Write each of the records out again exactly.

#### INFORMATION

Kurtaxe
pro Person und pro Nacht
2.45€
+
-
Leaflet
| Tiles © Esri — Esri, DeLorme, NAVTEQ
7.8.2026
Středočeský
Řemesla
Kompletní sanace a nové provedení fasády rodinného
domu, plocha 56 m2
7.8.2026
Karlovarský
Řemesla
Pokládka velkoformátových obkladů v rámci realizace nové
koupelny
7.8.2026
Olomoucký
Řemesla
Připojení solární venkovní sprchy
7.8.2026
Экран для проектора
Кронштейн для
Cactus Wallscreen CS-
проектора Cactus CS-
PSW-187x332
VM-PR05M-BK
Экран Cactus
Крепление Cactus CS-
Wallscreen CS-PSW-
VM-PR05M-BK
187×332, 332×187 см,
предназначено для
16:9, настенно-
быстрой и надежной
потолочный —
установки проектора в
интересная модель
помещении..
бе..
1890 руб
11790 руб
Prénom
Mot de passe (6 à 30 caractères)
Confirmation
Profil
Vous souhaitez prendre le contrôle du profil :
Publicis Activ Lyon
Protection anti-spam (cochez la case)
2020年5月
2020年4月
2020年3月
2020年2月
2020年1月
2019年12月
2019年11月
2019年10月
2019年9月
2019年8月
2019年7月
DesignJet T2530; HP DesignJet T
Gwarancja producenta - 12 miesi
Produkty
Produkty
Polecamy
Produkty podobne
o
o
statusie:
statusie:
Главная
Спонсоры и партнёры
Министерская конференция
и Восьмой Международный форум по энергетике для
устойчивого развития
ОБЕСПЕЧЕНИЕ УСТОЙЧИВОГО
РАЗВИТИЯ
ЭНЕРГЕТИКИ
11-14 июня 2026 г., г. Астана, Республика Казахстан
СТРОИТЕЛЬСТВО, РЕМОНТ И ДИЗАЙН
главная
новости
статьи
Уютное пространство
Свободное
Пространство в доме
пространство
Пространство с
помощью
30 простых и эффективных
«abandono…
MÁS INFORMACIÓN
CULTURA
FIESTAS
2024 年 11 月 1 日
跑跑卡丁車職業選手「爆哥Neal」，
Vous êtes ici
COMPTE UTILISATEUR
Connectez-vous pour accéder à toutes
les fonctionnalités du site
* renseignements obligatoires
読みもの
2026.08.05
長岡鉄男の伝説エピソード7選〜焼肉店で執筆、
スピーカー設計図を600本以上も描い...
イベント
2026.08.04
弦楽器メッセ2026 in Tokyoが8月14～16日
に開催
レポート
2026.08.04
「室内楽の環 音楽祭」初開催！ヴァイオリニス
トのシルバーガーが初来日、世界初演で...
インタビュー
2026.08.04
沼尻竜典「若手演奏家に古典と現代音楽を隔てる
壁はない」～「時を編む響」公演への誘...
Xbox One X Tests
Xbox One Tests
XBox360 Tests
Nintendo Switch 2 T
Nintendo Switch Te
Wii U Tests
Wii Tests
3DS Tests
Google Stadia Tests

########

■ **TASK RESPONSE**
Kurtaxe
pro Person und pro Nacht
2.45€
+
-
Leaflet
| Tiles © Esri — Esri, DeLorme, NAVTEQ
7.8.2026
Středočeský
Řemesla
Kompletní sanace a nové provedení fasády rodinného
domu, plocha 56 m2
7.8.2026
Karlovarský
Řemesla
Pokládka velkoformátových obkladů v rámci realizace nové
koupelny
7.8.2026
Olomoucký
Řemesla
Připojení solární venkovní sprchy
7.8.2026
Экран для проектора
Кронштейн для
Cactus Wallscreen CS-
проектора Cactus CS-
PSW-187x332
VM-PR05M-BK
Экран Cactus
Крепление Cactus CS-
Wallscreen CS-PSW-
VM-PR05M-BK
187×332, 332×187 см,
предназначено для
16:9, настенно-
быстрой и надежной
потолочный —
установки проектора в
интересная модель
помещении..
бе..
1890 руб
11790 руб
Prénom
Mot de passe (6 à 30 caractères)
Confirmation
Profil
Vous souhaitez prendre le contrôle du profil :
Publicis Activ Lyon
Protection anti-spam (cochez la case)
2020年5月
2020年4月
2020年3月
2020年2月
2020年1月
2019年12月
2019年11月
2019年10月
2019年9月
2019年8月
2019年7月
DesignJet T2530; HP DesignJet T
Gwarancja producenta - 12 miesi
Produkty
Produkty
Polecamy
Produkty podobne
o
o
statusie:
statusie:
Главная
Спонсоры и партнёры
Министерская конференция
и Восьмой Международный форум по энергетике для
устойчивого развития
ОБЕСПЕЧЕНИЕ УСТОЙЧИВОГО
РАЗВИТИЯ
ЭНЕРГЕТИКИ
11-14 июня 2026 г., г. Астана, Республика Казахстан
СТРОИТЕЛЬСТВО, РЕМОНТ И ДИЗАЙН
главная
новости
статьи
Уютное пространство
Свободное
Пространство в доме
пространство
Пространство с
помощью
30 простых и эффективных
«abandono…
MÁS INFORMACIÓN
CULTURA
FIESTAS
2024 年 11 月 1 日
跑跑卡丁車職業選手「爆哥Neal」，
Vous êtes ici
COMPTE UTILISATEUR
Connectez-vous pour accéder à toutes
les fonctionnalités du site
* renseignements obligatoires
読みもの
2026.08.05
長岡鉄男の伝説エピソード7選〜焼肉店で執筆、
スピーカー設計図を600本以上も描い...
イベント
2026.08.04
弦楽器メッセ2026 in Tokyoが8月14～16日
に開催
レポート
2026.08.04
「室内楽の環 音楽祭」初開催！ヴァイオリニス
トのシルバーガーが初来日、世界初演で...
インタビュー
2026.08.04
沼尻竜典「若手演奏家に古典と現代音楽を隔てる
壁はない」～「時を編む響」公演への誘...
Xbox One X Tests
Xbox One Tests
XBox360 Tests
Nintendo Switch 2 T
Nintendo Switch Te
Wii U Tests
Wii Tests
3DS Tests
Google Stadia Tests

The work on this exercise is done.